De là découle un autre désagrément, que B. Trentini choisit aussi d’appeler dégoût : il s’agit du dégoût de voir ses facultés assujetties. On peut se dégoûter d’être le sujet de ses propres réactions physiologiques, comme on se dégoûte d’être le jouet d’autrui. En tous les cas, ce second niveau de déplaisir consiste, comme le premier, quoique sur un autre mode, en l’expérience de l’assujettissement de ses facultés.

 

Giuseppe Di Liberti, « Le dégoût. Frontière ou paradigme de l’expérience esthétique ? »

La violence du dégoût rend le jugement esthétique impossible, et en même temps cette violence constitutive est en soi hautement signifiante sur le plan culturel et anthropologique. Tel est le point de départ de Giuseppe Di Liberti : le dégoût est à la fois la frontière de l’esthétique et un paradigme de l’expérience esthétique. Cela étant posé, la suite de l’article se présente comme une brève archéologie des premières théorisations du dégoût comme expérience limite. Trois étapes sont présentées successivement :

1. Les beaux-arts réduits à un même principe de Batteux, 1746. Pour le théoricien français, l’imitation (en art) des objets désagréables est plaisante, car elle réussit le coup de force de conserver l’émotion forte qu’ils suscitent chez nous, en écartant la répulsion spontanée ou le sentiment de danger qu’ils imposent.

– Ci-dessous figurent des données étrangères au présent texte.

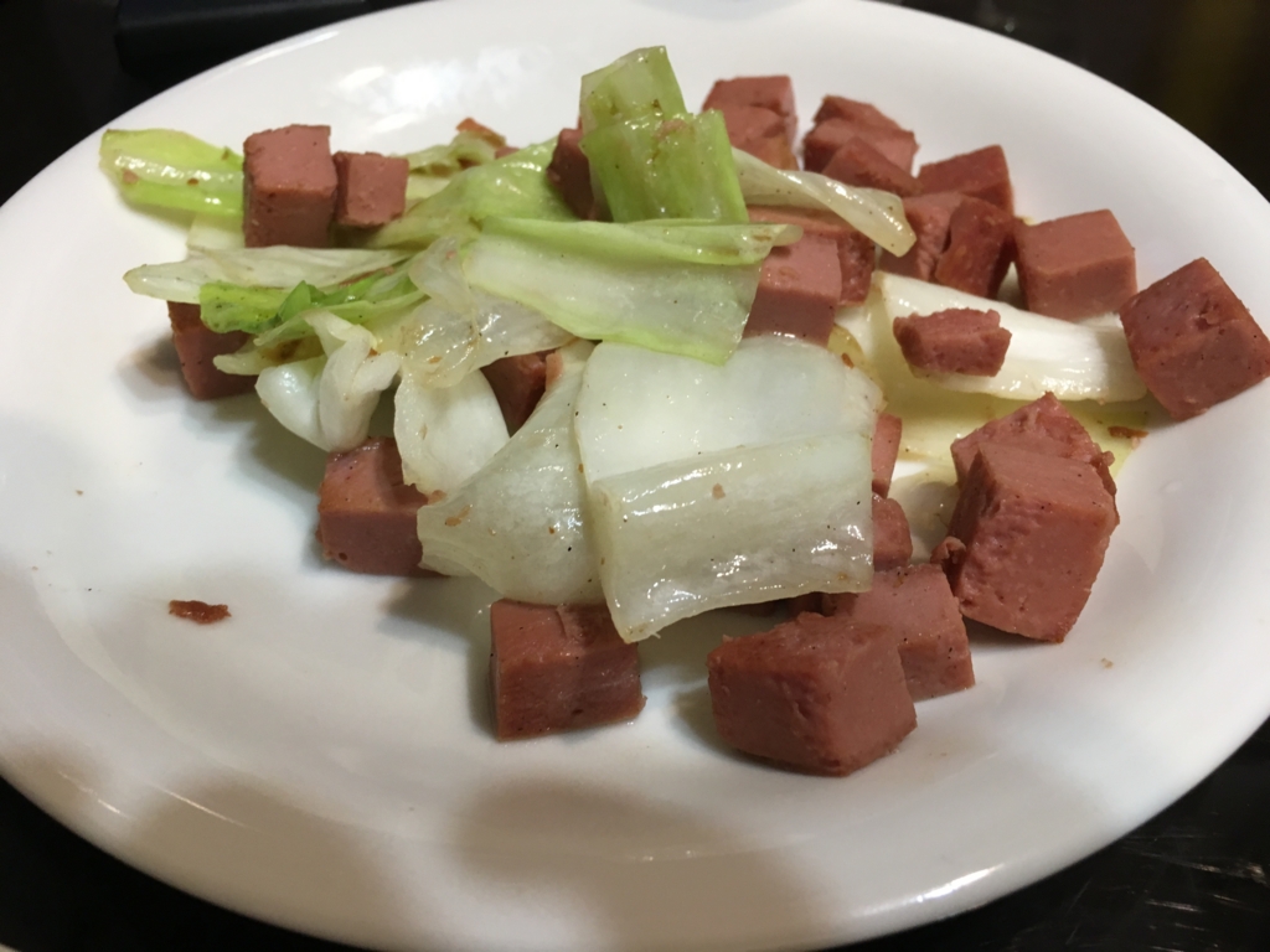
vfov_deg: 48.2
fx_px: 1064
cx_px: 635
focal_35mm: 29
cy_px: 476
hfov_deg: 61.7
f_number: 2.2
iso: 125
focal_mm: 4.15
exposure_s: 1/33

2. La traduction de ce texte par Johann Adolf Schlegel en 1751. Le traducteur allemand approuve Batteux, mais ajoute dans une longue note qu’il faut distinguer des objets désagréables les objets dégoûtants qui, même représentés en art, causeront toujours la même répulsion.

3. Une première théorie du dégoût par Moses Mendelssohn dans sa 82e Lettre sur la littérature (1760). Mendelssohn reprend le critère distinctif de Schlegel : le domaine du dégoût commence où les pouvoirs de la mimésis sont abolis. En se fondant sur le développement de Schlegel, il établit plusieurs caractéristiques : le dégoûtant frappe les sens qui impliquent le plus de contact et d’immédiateté avec l’objet, à savoir le toucher, le goût, l’odorat ; il se manifeste par l’excès, la saturation ; en conséquence de ces deux premiers traits définitoires, il empêche toute réflexion et estompe la distinction entre l’objet réel et sa représentation.

C’est ce dernier point en particulier qui place le dégoût à la limite de l’expérience esthétique et en constitue un paradigme.